LOCAL CAPABILITY: Algeria is in a unique position to address shared risks and act as a regional stabiliser. According to a report by the US-based think tank Carnegie Endowment, Algeria had the largest defence budget in the region, estimated at $10.3bn in 2012, and has extensive military and counterterrorism experience from both the independence struggle and the protracted conflict of the 1990s. It is also a leading member of several regional and global counterterrorism forums and a key partner of the US in its effort to contain extremism in North Africa.

State and military leaders showed an aggressive response to the January 2013 attack on the In Amenas gas plant in south-eastern Algeria. In Amenas is jointly run by Sonatrach, BP and Statoil, and accounts for roughly 10% of Algeria’s overall natural gas output at full operation. Militants held the facility and its workers hostage for several days in early January; the Algerian military retook the facility, which saved many of the hostages but resulted in the deaths of 37 foreign workers. The government has a well-known zero-tolerance policy for terrorism and has further increased security in southern areas.

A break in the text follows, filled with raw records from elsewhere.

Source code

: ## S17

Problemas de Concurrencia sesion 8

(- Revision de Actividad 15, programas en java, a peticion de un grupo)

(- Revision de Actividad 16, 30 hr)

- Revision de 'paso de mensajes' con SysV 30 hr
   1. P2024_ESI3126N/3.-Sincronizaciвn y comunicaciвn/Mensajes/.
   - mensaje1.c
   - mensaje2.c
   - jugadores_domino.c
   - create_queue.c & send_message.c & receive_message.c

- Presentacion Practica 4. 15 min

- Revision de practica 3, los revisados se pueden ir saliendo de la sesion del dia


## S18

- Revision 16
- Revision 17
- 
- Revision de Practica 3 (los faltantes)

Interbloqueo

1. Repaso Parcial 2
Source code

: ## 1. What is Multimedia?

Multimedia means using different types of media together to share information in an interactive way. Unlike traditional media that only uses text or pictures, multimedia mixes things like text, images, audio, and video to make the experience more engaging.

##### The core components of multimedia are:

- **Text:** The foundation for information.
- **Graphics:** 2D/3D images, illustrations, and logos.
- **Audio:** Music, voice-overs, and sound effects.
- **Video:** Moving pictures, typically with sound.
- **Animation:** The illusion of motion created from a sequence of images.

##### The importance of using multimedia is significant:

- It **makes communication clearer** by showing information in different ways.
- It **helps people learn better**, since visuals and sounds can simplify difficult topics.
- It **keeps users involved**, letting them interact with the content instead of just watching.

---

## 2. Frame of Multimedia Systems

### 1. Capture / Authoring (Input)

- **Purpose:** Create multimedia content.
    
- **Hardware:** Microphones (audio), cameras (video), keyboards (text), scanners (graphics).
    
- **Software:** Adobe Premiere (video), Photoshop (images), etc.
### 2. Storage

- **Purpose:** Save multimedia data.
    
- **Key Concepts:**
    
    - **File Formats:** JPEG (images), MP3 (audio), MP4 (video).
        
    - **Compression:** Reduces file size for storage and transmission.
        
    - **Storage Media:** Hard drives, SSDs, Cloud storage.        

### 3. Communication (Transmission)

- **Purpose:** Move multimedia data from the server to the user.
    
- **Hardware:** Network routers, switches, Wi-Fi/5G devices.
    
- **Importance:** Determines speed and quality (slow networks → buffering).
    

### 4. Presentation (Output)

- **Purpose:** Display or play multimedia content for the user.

Algeria remains committed to managing security risks in North Africa to maintain a stable environment for continued economic growth. This includes both protecting natural resources and creating a platform for common development projects. With a number of promising projects on the horizon, including the completion of the Mediterranean Solar Plan as well as the first Trans-Maghreb Highway, opportunities for economic cooperation are growing.